I wonder if you know that there is a bus line running between New York, through Great Barrington, to Pittsfield? The morning bus leaves the 45th St. Entrance of the Hotel Astor at 8:00 o’clock A.M. Many people are making use of it, especially this hot weather.

I trust you will let me know just how and when you expect to arrive in Great Barrington, so that I may arrange to meet you.

Du Bois was way ahead of him. He sent this telegram to Sweet July 7; its brevity may be accounted for in part by the cost-per-word to send it:

Will stop at Sunset Inn. Will telephone you Friday morning.

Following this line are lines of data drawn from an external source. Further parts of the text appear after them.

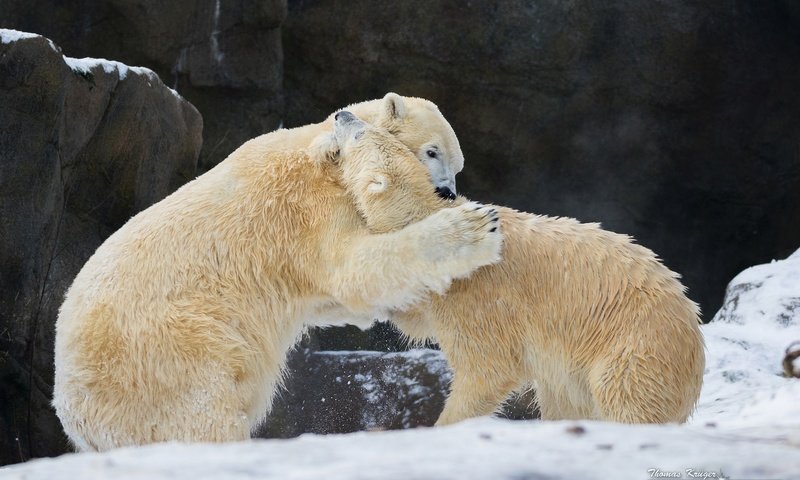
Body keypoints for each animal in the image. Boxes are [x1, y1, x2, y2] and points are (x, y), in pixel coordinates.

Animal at [51, 96, 500, 450]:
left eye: (456, 163)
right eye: (432, 151)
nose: (447, 192)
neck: (324, 152)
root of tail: (75, 416)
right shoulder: (309, 206)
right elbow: (352, 269)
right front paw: (475, 229)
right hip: (172, 353)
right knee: (202, 417)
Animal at [334, 112, 704, 424]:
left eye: (361, 133)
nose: (342, 114)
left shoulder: (478, 297)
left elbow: (488, 369)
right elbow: (418, 313)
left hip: (634, 347)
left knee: (626, 398)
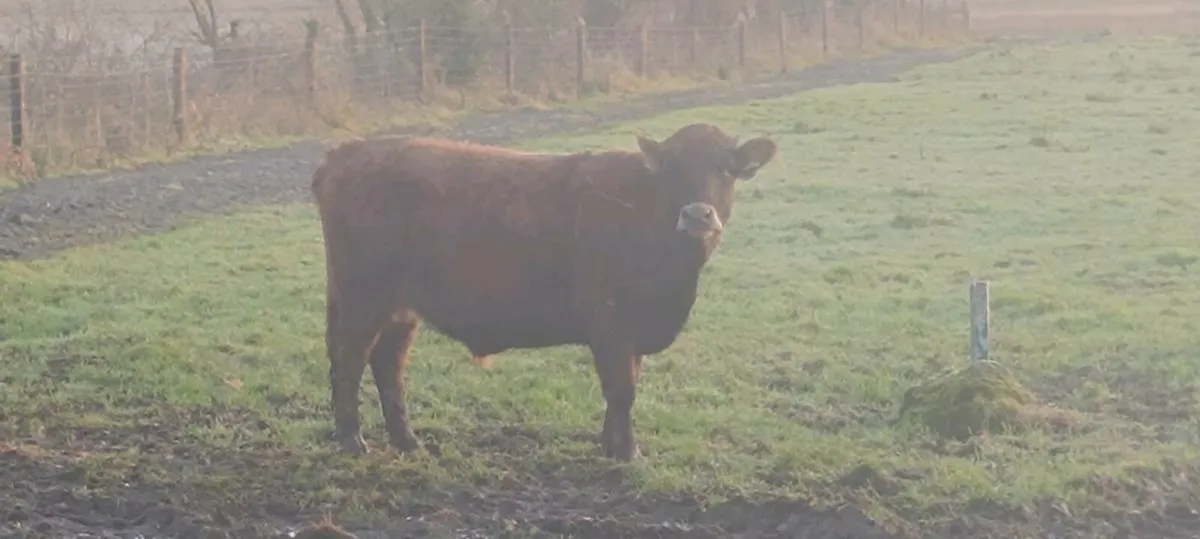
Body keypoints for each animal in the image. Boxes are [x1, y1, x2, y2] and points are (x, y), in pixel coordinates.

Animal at [310, 123, 778, 461]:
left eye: (726, 168)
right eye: (672, 169)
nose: (697, 214)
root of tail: (346, 152)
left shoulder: (632, 332)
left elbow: (624, 388)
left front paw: (610, 445)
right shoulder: (610, 323)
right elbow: (622, 389)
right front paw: (628, 454)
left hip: (400, 308)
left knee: (387, 365)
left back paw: (407, 440)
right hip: (361, 298)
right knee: (348, 361)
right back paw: (352, 442)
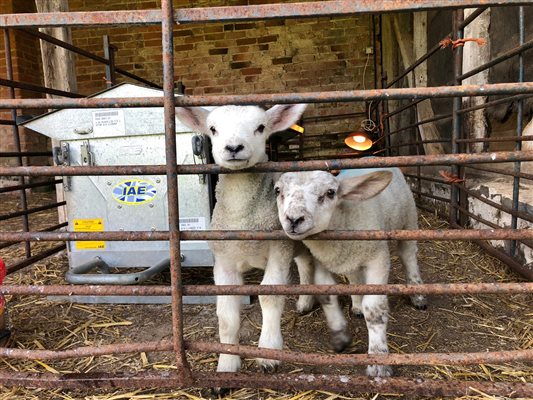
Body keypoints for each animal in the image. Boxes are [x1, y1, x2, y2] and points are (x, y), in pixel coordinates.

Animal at [177, 102, 314, 372]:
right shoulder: (224, 259)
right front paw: (227, 363)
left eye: (260, 127)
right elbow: (226, 316)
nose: (233, 148)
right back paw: (305, 302)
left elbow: (269, 296)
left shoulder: (278, 250)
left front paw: (268, 352)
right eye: (213, 129)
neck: (243, 220)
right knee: (305, 263)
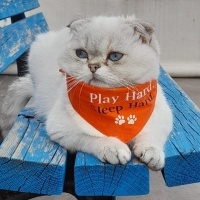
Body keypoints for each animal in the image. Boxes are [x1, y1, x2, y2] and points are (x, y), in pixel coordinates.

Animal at [0, 16, 173, 171]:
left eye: (115, 56)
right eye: (81, 54)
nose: (93, 66)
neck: (112, 104)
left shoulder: (162, 119)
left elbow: (151, 137)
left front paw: (152, 154)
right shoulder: (62, 128)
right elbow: (96, 138)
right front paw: (115, 149)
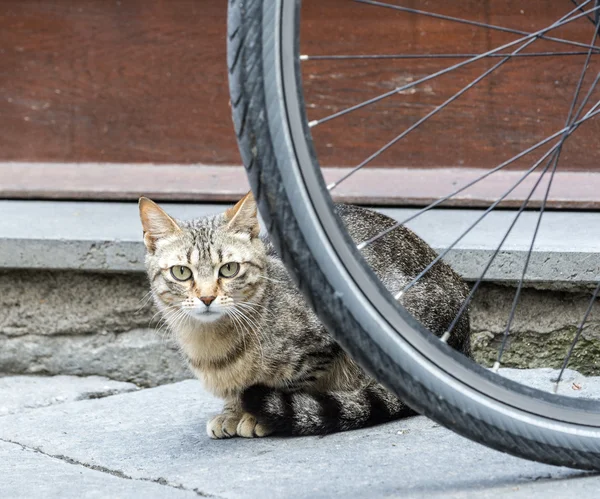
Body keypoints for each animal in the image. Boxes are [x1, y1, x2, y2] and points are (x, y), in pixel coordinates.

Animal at [138, 193, 472, 440]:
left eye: (229, 269)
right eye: (182, 272)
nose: (206, 297)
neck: (211, 345)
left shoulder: (323, 343)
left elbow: (291, 383)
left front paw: (256, 416)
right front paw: (231, 411)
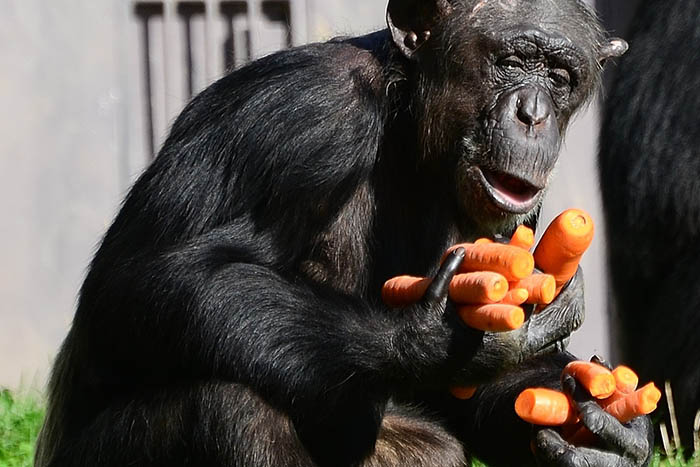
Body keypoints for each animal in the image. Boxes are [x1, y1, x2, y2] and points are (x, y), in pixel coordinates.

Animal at [37, 0, 652, 467]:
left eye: (559, 76)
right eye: (513, 61)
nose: (533, 112)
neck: (408, 122)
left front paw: (603, 434)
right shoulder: (302, 115)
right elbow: (146, 281)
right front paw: (430, 337)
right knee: (232, 407)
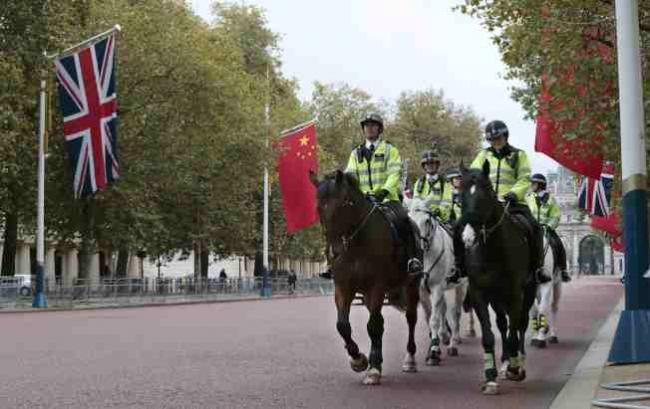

Du Bois letter to Sweet, July 16

My dear Mr. Sweet: May I thank you and Mrs. Sweet very much for your kind hospitality while I and my family were in Great Barrington. I enjoyed my stay very much and I think that the alumni re-union was excellent.

The Sunset Inn visits became more intense in 1928, when his friends gave Du Bois his grandfather’s old house (the “House of the Black Burghardts”) and property on Route 23. That property, now held by UMass Amherst, is open to visitors during warmer months with a walking path and explanatory signage. 

The writer is a Great Barrington resident and member of Friends of the Du Bois Homesite.